---------- DATA TO USE ----------
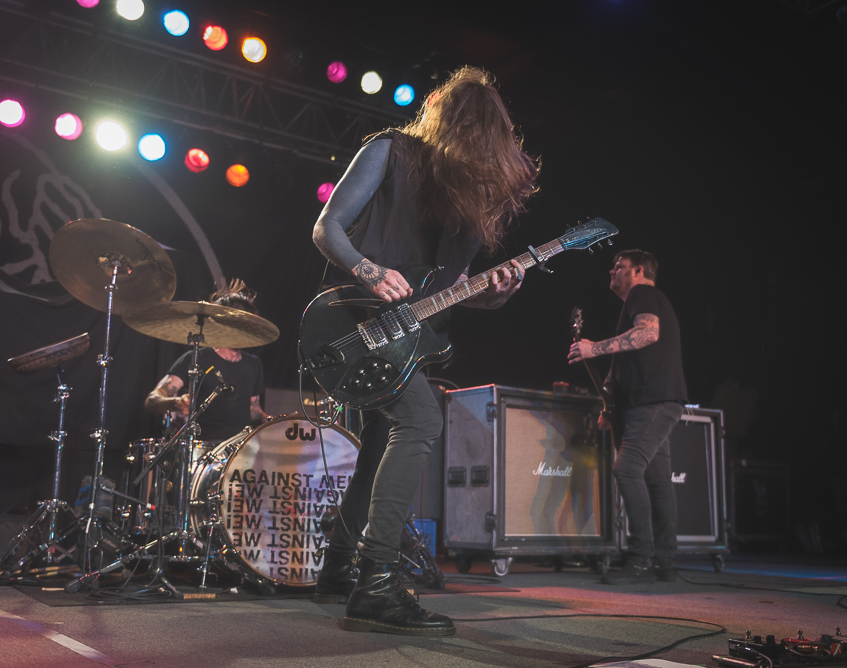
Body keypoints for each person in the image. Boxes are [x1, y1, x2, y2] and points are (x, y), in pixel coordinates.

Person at [310, 66, 539, 635]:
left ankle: (337, 569)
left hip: (403, 339)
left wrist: (495, 294)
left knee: (378, 445)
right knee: (419, 419)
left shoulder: (467, 202)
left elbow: (446, 291)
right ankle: (376, 584)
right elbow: (327, 226)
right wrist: (368, 270)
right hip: (349, 323)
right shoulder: (389, 152)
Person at [568, 250, 688, 584]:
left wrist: (594, 347)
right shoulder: (636, 302)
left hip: (652, 403)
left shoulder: (642, 293)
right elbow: (628, 361)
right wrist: (610, 406)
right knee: (658, 481)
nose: (612, 271)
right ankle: (665, 563)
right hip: (650, 402)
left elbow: (648, 333)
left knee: (627, 469)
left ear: (638, 271)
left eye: (619, 267)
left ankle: (639, 560)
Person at [144, 279, 271, 443]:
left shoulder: (254, 364)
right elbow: (152, 400)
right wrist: (176, 403)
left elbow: (253, 408)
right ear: (224, 324)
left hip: (240, 449)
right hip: (204, 448)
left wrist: (271, 420)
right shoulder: (197, 358)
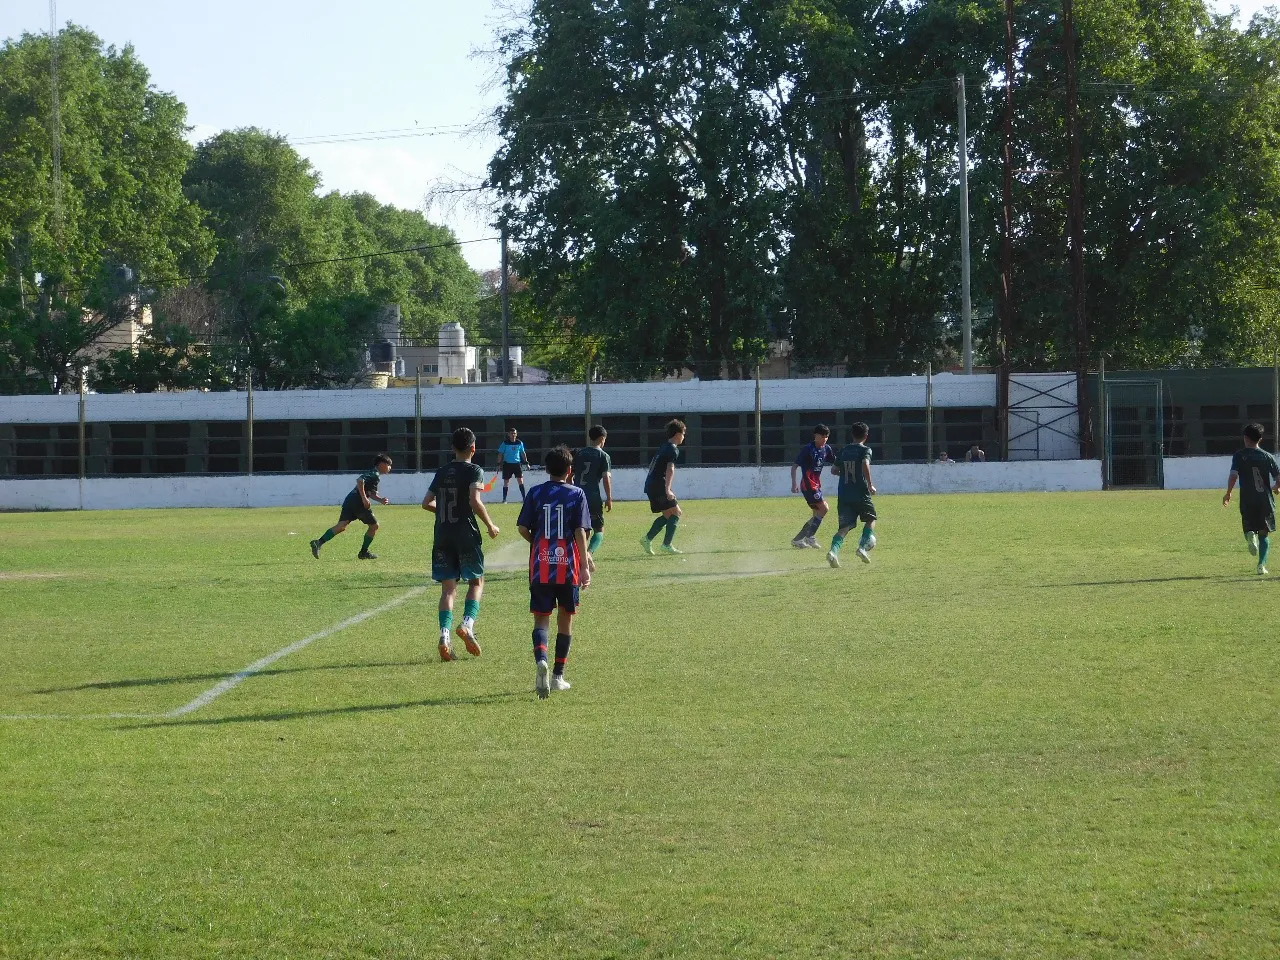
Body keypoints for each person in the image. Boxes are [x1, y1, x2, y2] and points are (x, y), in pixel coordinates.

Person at [518, 445, 593, 699]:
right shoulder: (577, 494)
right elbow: (580, 532)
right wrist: (584, 565)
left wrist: (538, 543)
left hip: (541, 565)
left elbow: (522, 527)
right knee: (566, 617)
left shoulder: (536, 493)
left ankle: (541, 658)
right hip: (567, 566)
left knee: (541, 618)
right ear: (570, 471)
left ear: (547, 470)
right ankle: (558, 676)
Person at [422, 427, 500, 661]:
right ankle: (467, 624)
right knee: (476, 581)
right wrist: (490, 525)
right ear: (473, 448)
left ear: (452, 448)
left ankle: (444, 636)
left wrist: (446, 510)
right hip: (465, 533)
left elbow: (426, 503)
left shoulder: (442, 471)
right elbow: (475, 501)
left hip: (442, 533)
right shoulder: (474, 470)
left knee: (448, 588)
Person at [1222, 423, 1280, 576]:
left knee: (1249, 526)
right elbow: (1278, 478)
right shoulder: (1268, 456)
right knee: (1264, 533)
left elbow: (1233, 475)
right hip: (1265, 500)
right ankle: (1261, 565)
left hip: (1247, 499)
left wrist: (1228, 493)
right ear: (1260, 439)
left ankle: (1249, 534)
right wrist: (1276, 487)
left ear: (1245, 438)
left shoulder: (1239, 456)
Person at [310, 454, 392, 560]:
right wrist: (364, 498)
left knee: (341, 526)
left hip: (350, 500)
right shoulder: (374, 474)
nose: (390, 468)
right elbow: (360, 480)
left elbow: (370, 493)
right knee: (374, 526)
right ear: (381, 464)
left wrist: (380, 500)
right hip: (358, 502)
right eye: (389, 465)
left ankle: (318, 542)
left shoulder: (375, 476)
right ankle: (363, 552)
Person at [827, 422, 877, 569]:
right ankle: (862, 548)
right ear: (866, 436)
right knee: (871, 519)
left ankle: (833, 552)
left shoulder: (843, 450)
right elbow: (865, 464)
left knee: (844, 527)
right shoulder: (865, 450)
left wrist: (847, 473)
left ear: (852, 435)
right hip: (860, 492)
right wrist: (870, 483)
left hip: (844, 494)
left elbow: (834, 470)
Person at [641, 419, 686, 555]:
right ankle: (666, 545)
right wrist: (668, 490)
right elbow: (670, 469)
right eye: (683, 433)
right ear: (678, 434)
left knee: (667, 515)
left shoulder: (663, 447)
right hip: (659, 485)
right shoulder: (672, 449)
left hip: (651, 484)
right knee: (676, 512)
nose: (684, 436)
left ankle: (647, 539)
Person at [790, 424, 836, 548]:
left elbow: (836, 462)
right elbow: (794, 466)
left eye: (827, 437)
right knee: (824, 508)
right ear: (816, 436)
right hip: (808, 484)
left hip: (816, 485)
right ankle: (810, 537)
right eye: (823, 436)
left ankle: (798, 539)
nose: (825, 439)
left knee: (817, 513)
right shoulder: (808, 449)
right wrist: (794, 483)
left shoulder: (826, 449)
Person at [574, 425, 613, 557]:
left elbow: (569, 476)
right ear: (602, 438)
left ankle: (577, 554)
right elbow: (606, 478)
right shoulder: (603, 455)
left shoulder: (579, 453)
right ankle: (588, 553)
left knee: (583, 528)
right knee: (599, 530)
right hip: (593, 497)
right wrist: (609, 498)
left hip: (577, 496)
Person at [496, 426, 531, 503]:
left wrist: (526, 463)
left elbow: (522, 453)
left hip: (517, 464)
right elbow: (500, 454)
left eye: (514, 433)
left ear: (516, 434)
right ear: (508, 434)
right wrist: (498, 464)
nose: (513, 435)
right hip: (507, 464)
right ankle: (504, 499)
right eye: (512, 433)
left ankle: (524, 498)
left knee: (520, 481)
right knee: (506, 482)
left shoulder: (519, 443)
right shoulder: (505, 443)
----------
ASSIGNMENT:
The response should be the full material, repeated exactly, with images removed.

EXERCISE RESULT:
Body keypoints for each person in the image. Boxes are [x1, y1, x2, y2] and points are (x, y), in pixel coordinates.

Person at [310, 66, 539, 635]:
left ankle: (337, 569)
left hip: (403, 339)
left wrist: (495, 294)
left knee: (378, 445)
right knee: (419, 419)
left shoulder: (467, 202)
left elbow: (446, 291)
right ankle: (376, 584)
right elbow: (327, 226)
right wrist: (368, 270)
right hip: (349, 323)
right shoulder: (389, 152)
Person at [568, 250, 688, 584]:
left wrist: (594, 347)
right shoulder: (636, 302)
left hip: (652, 403)
left shoulder: (642, 293)
right elbow: (628, 361)
right wrist: (610, 406)
right knee: (658, 481)
nose: (612, 271)
right ankle: (665, 563)
right hip: (650, 402)
left elbow: (648, 333)
left knee: (627, 469)
left ear: (638, 271)
left eye: (619, 267)
left ankle: (639, 560)
Person at [144, 279, 271, 443]:
left shoulder: (254, 364)
right elbow: (152, 400)
right wrist: (176, 403)
left elbow: (253, 408)
right ear: (224, 324)
left hip: (240, 449)
right hip: (204, 448)
left wrist: (271, 420)
right shoulder: (197, 358)
Body keypoints for each person in the image. Boxes are [x1, y1, x2, y2] and points are (x, y), in pixel coordinates.

Person at [518, 445, 593, 699]:
right shoulder: (577, 494)
right elbow: (580, 532)
right wrist: (584, 565)
left wrist: (538, 543)
left hip: (541, 565)
left elbow: (522, 527)
right knee: (566, 617)
left shoulder: (536, 493)
left ankle: (541, 658)
right hip: (567, 566)
left knee: (541, 618)
right ear: (570, 471)
left ear: (547, 470)
right ankle: (558, 676)
Person at [422, 427, 500, 661]:
right ankle: (467, 624)
right knee: (476, 581)
right wrist: (490, 525)
right ear: (473, 448)
left ear: (452, 448)
left ankle: (444, 636)
left wrist: (446, 510)
right hip: (465, 533)
left elbow: (426, 503)
left shoulder: (442, 471)
right elbow: (475, 501)
left hip: (442, 533)
right shoulder: (474, 470)
left knee: (448, 588)
Person at [1222, 423, 1280, 576]:
left knee: (1249, 526)
right elbow: (1278, 478)
right shoulder: (1268, 456)
right knee: (1264, 533)
left elbow: (1233, 475)
right hip: (1265, 500)
right ankle: (1261, 565)
left hip: (1247, 499)
left wrist: (1228, 493)
right ear: (1260, 439)
left ankle: (1249, 534)
right wrist: (1276, 487)
left ear: (1245, 438)
left shoulder: (1239, 456)
Person at [310, 454, 392, 560]:
right wrist: (364, 498)
left knee: (341, 526)
left hip: (350, 500)
right shoulder: (374, 474)
nose: (390, 468)
right elbow: (360, 480)
left elbow: (370, 493)
right knee: (374, 526)
right ear: (381, 464)
left wrist: (380, 500)
right hip: (358, 502)
right eye: (389, 465)
left ankle: (318, 542)
left shoulder: (375, 476)
right ankle: (363, 552)
Person at [827, 422, 877, 569]:
right ankle: (862, 548)
right ear: (866, 436)
right knee: (871, 519)
left ankle: (833, 552)
left shoulder: (843, 450)
right elbow: (865, 464)
left knee: (844, 527)
right shoulder: (865, 450)
left wrist: (847, 473)
left ear: (852, 435)
right hip: (860, 492)
right wrist: (870, 483)
left hip: (844, 494)
left elbow: (834, 470)
Person at [641, 419, 686, 555]:
right ankle: (666, 545)
right wrist: (668, 490)
right elbow: (670, 469)
right eye: (683, 433)
right ear: (678, 434)
left knee: (667, 515)
left shoulder: (663, 447)
right hip: (659, 485)
right shoulder: (672, 449)
left hip: (651, 484)
right knee: (676, 512)
nose: (684, 436)
left ankle: (647, 539)
Person at [790, 424, 836, 548]:
left elbow: (836, 462)
right elbow: (794, 466)
left eye: (827, 437)
right knee: (824, 508)
right ear: (816, 436)
right hip: (808, 484)
left hip: (816, 485)
right ankle: (810, 537)
right eye: (823, 436)
left ankle: (798, 539)
nose: (825, 439)
left knee: (817, 513)
right shoulder: (808, 449)
right wrist: (794, 483)
left shoulder: (826, 449)
Person at [574, 425, 613, 557]:
left elbow: (569, 476)
right ear: (602, 438)
left ankle: (577, 554)
right elbow: (606, 478)
right shoulder: (603, 455)
left shoulder: (579, 453)
right ankle: (588, 553)
left knee: (583, 528)
right knee: (599, 530)
right hip: (593, 497)
right wrist: (609, 498)
left hip: (577, 496)
Person at [496, 426, 531, 503]:
left wrist: (526, 463)
left elbow: (522, 453)
left hip: (517, 464)
right elbow: (500, 454)
left eye: (514, 433)
left ear: (516, 434)
right ear: (508, 434)
right wrist: (498, 464)
nose: (513, 435)
right hip: (507, 464)
right ankle: (504, 499)
right eye: (512, 433)
left ankle: (524, 498)
left knee: (520, 481)
right knee: (506, 482)
left shoulder: (519, 443)
right shoulder: (505, 443)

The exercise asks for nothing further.